*EXERCISE AIM*: Retype the entries, please, from their first line to the line containing "while we sat", exactly and only those lines, minus the pictures.

(Beginning of EXTRACTED DATA)

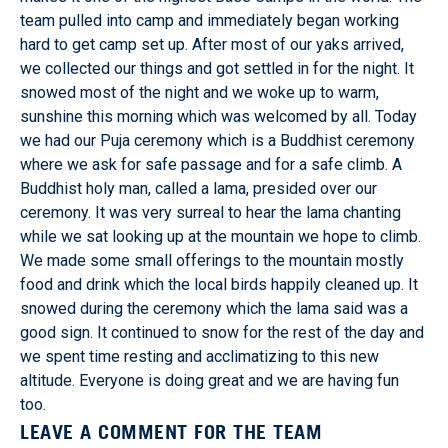
team pulled into camp and immediately began working
hard to get camp set up. After most of our yaks arrived,
we collected our things and got settled in for the night. It
snowed most of the night and we woke up to warm,
sunshine this morning which was welcomed by all. Today
we had our Puja ceremony which is a Buddhist ceremony
where we ask for safe passage and for a safe climb. A
Buddhist holy man, called a lama, presided over our
ceremony. It was very surreal to hear the lama chanting
while we sat looking up at the mountain we hope to climb.
We made some small offerings to the mountain mostly
food and drink which the local birds happily cleaned up. It
snowed during the ceremony which the lama said was a
good sign. It continued to snow for the rest of the day and
we spent time resting and acclimatizing to this new
altitude. Everyone is doing great and we are having fun
too.
LEAVE A COMMENT FOR THE TEAM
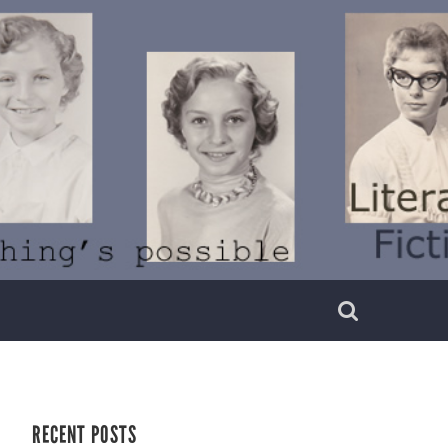
RECENT POSTS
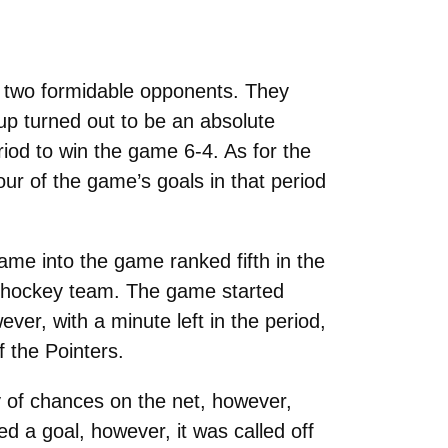
 two formidable opponents. They
p turned out to be an absolute
eriod to win the game 6-4. As for the
our of the game’s goals in that period
me into the game ranked fifth in the
g hockey team. The game started
ever, with a minute left in the period,
 the Pointers.
y of chances on the net, however,
 a goal, however, it was called off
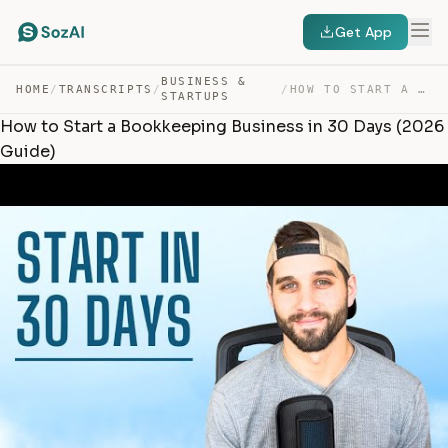
Get App
BUSINESS &
HOME
/
TRANSCRIPTS
/
/
HOW TO START A BOOKKEEPING BUSINESS IN 30 DAYS (2026 GU… — TRANSCRIPT
STARTUPS
How to Start a Bookkeeping Business in 30 Days (2026
Guide)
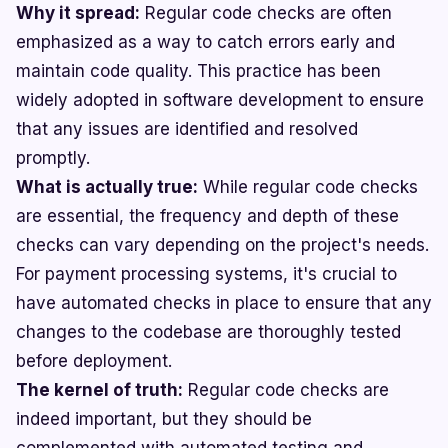
Why it spread:
Regular code checks are often
emphasized as a way to catch errors early and
maintain code quality. This practice has been
widely adopted in software development to ensure
that any issues are identified and resolved
promptly.
What is actually true:
While regular code checks
are essential, the frequency and depth of these
checks can vary depending on the project's needs.
For payment processing systems, it's crucial to
have automated checks in place to ensure that any
changes to the codebase are thoroughly tested
before deployment.
The kernel of truth:
Regular code checks are
indeed important, but they should be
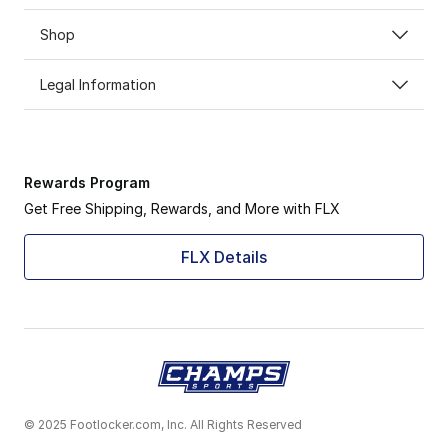
Shop
Legal Information
Rewards Program
Get Free Shipping, Rewards, and More with FLX
FLX Details
© 2025 Footlocker.com, Inc. All Rights Reserved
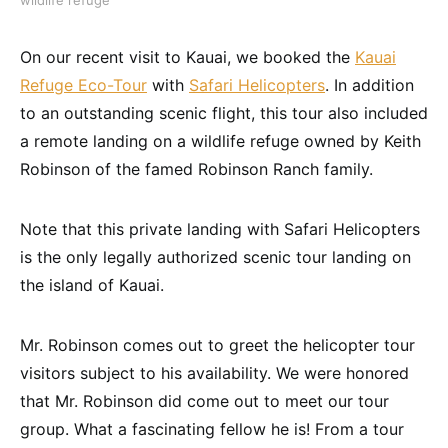
On our recent visit to Kauai, we booked the
Kauai
Refuge Eco-Tour
with
Safari Helicopters
. In addition
to an outstanding scenic flight, this tour also included
a remote landing on a wildlife refuge owned by Keith
Robinson of the famed Robinson Ranch family.
Note that this private landing with Safari Helicopters
is the only legally authorized scenic tour landing on
the island of Kauai.
Mr. Robinson comes out to greet the helicopter tour
visitors subject to his availability. We were honored
that Mr. Robinson did come out to meet our tour
group. What a fascinating fellow he is! From a tour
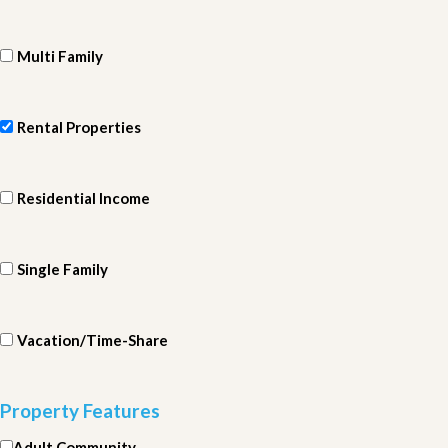
Multi Family
Rental Properties
Residential Income
Single Family
Vacation/Time-Share
Property Features
Adult Community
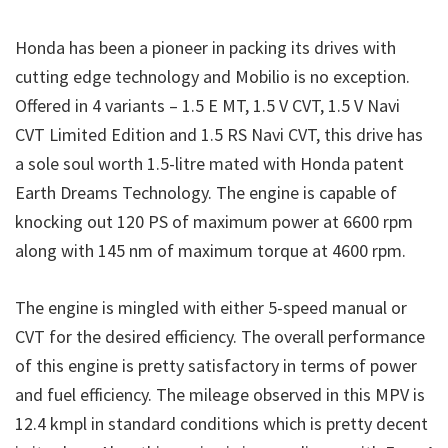
Honda has been a pioneer in packing its drives with
cutting edge technology and Mobilio is no exception.
Offered in 4 variants – 1.5 E MT, 1.5 V CVT, 1.5 V Navi
CVT Limited Edition and 1.5 RS Navi CVT, this drive has
a sole soul worth 1.5-litre mated with Honda patent
Earth Dreams Technology. The engine is capable of
knocking out 120 PS of maximum power at 6600 rpm
along with 145 nm of maximum torque at 4600 rpm.
The engine is mingled with either 5-speed manual or
CVT for the desired efficiency. The overall performance
of this engine is pretty satisfactory in terms of power
and fuel efficiency. The mileage observed in this MPV is
12.4 kmpl in standard conditions which is pretty decent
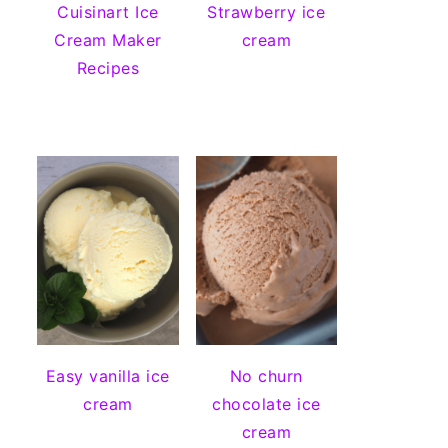
Cuisinart Ice
Strawberry ice
Cream Maker
cream
Recipes
Easy vanilla ice
No churn
cream
chocolate ice
cream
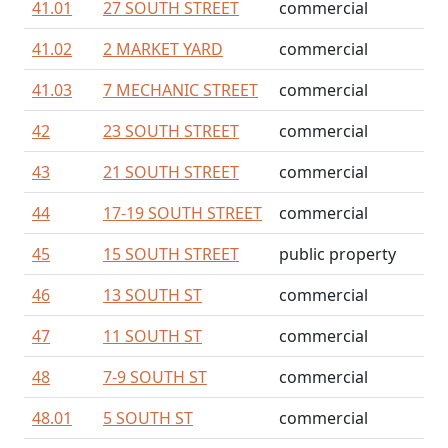
41.01
27 SOUTH STREET
commercial
41.02
2 MARKET YARD
commercial
41.03
7 MECHANIC STREET
commercial
42
23 SOUTH STREET
commercial
43
21 SOUTH STREET
commercial
44
17-19 SOUTH STREET
commercial
45
15 SOUTH STREET
public property
46
13 SOUTH ST
commercial
47
11 SOUTH ST
commercial
48
7-9 SOUTH ST
commercial
48.01
5 SOUTH ST
commercial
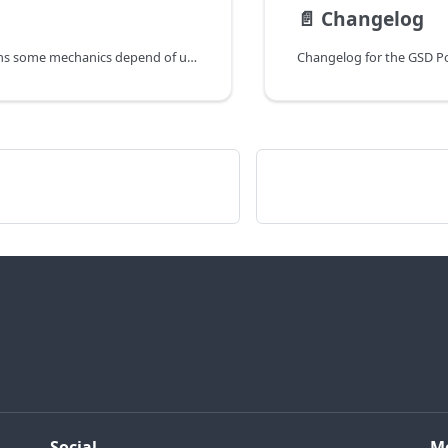
📄️
Changelog
This page explains some mechanics depend of users questions
Changelog for the GSD Po
Social
M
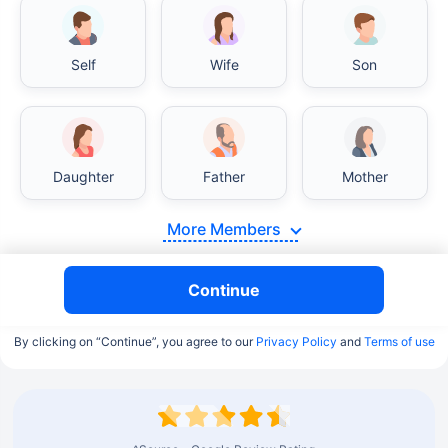
Self
Wife
Son
Daughter
Father
Mother
More Members
Continue
By clicking on “Continue”, you agree to our
Privacy Policy
and
Terms of use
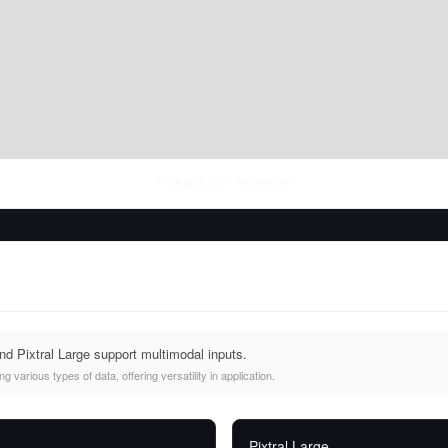
Thu Aug 06 2026
• llm-stats.com
 Pixtral Large support multimodal inputs.
 various types of data, offering versatility in application.
Pixtral Large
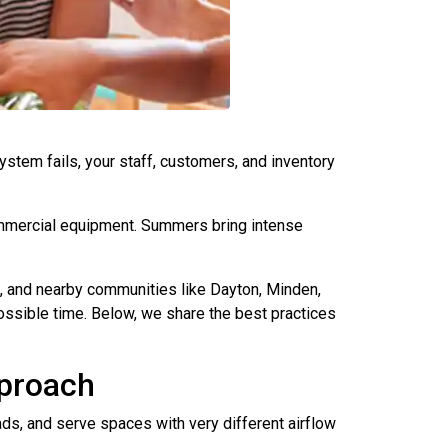
stem fails, your staff, customers, and inventory
ommercial equipment. Summers bring intense
, and nearby communities like Dayton, Minden,
ossible time. Below, we share the best practices
pproach
ads, and serve spaces with very different airflow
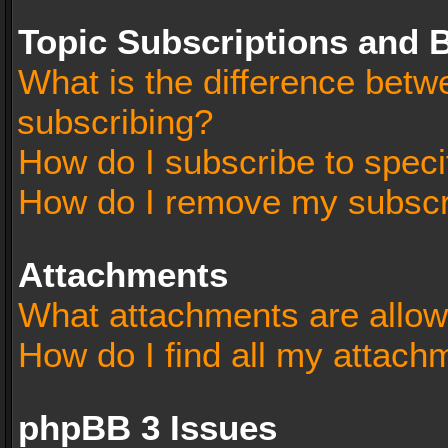
Topic Subscriptions and
What is the difference bet
subscribing?
How do I subscribe to speci
How do I remove my subscr
Attachments
What attachments are allow
How do I find all my attach
phpBB 3 Issues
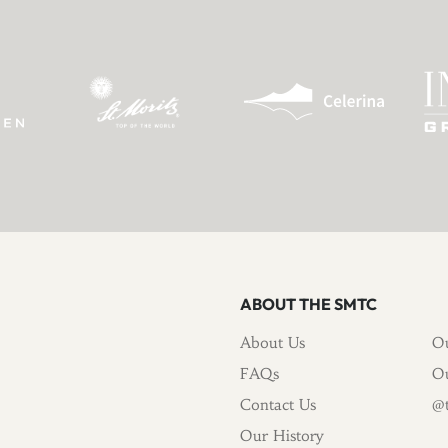
ABOUT THE SMTC
About Us
Ou
FAQs
Ou
Contact Us
@t
Our History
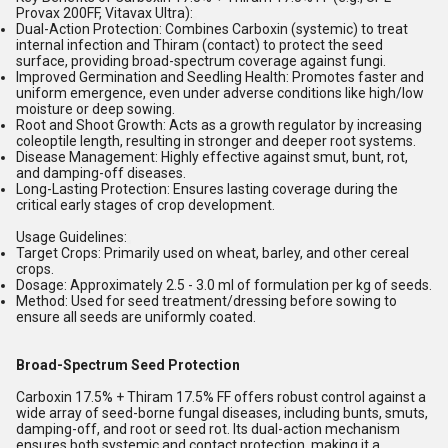
Provax 200FF
,
Vitavax Ultra
):
Dual-Action Protection:
Combines
Carboxin
(systemic) to treat
internal infection and
Thiram
(contact) to protect the seed
surface, providing broad-spectrum coverage against fungi.
Improved Germination and Seedling Health:
Promotes faster and
uniform emergence, even under adverse conditions like high/low
moisture or deep sowing.
Root and Shoot Growth:
Acts as a growth regulator by increasing
coleoptile length, resulting in stronger and deeper root systems.
Disease Management:
Highly effective against smut, bunt, rot,
and damping-off diseases.
Long-Lasting Protection:
Ensures lasting coverage during the
critical early stages of crop development.
Usage Guidelines:
Target Crops:
Primarily used on wheat, barley, and other cereal
crops.
Dosage:
Approximately 2.5 - 3.0 ml of formulation per kg of seeds.
Method:
Used for seed treatment/dressing before sowing to
ensure all seeds are uniformly coated.
Broad-Spectrum Seed Protection
Carboxin 17.5% + Thiram 17.5% FF offers robust control against a
wide array of seed-borne fungal diseases, including bunts, smuts,
damping-off, and root or seed rot. Its dual-action mechanism
ensures both systemic and contact protection, making it a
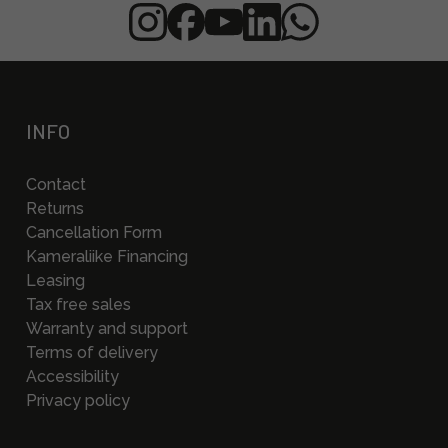
INFO
Contact
Returns
Cancellation Form
Kameraliike Financing
Leasing
Tax free sales
Warranty and support
Terms of delivery
Accessibility
Privacy policy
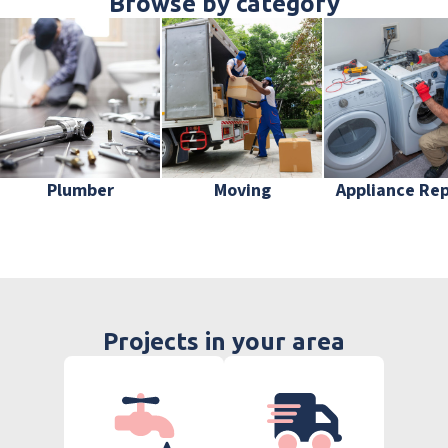
Browse by category
Plumber
Moving
Appliance Rep
Projects in your area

(End of EXTRACTED DATA)

*OUTPUT FOR THIS EXERCISE*:
team pulled into camp and immediately began working
hard to get camp set up. After most of our yaks arrived,
we collected our things and got settled in for the night. It
snowed most of the night and we woke up to warm,
sunshine this morning which was welcomed by all. Today
we had our Puja ceremony which is a Buddhist ceremony
where we ask for safe passage and for a safe climb. A
Buddhist holy man, called a lama, presided over our
ceremony. It was very surreal to hear the lama chanting
while we sat looking up at the mountain we hope to climb.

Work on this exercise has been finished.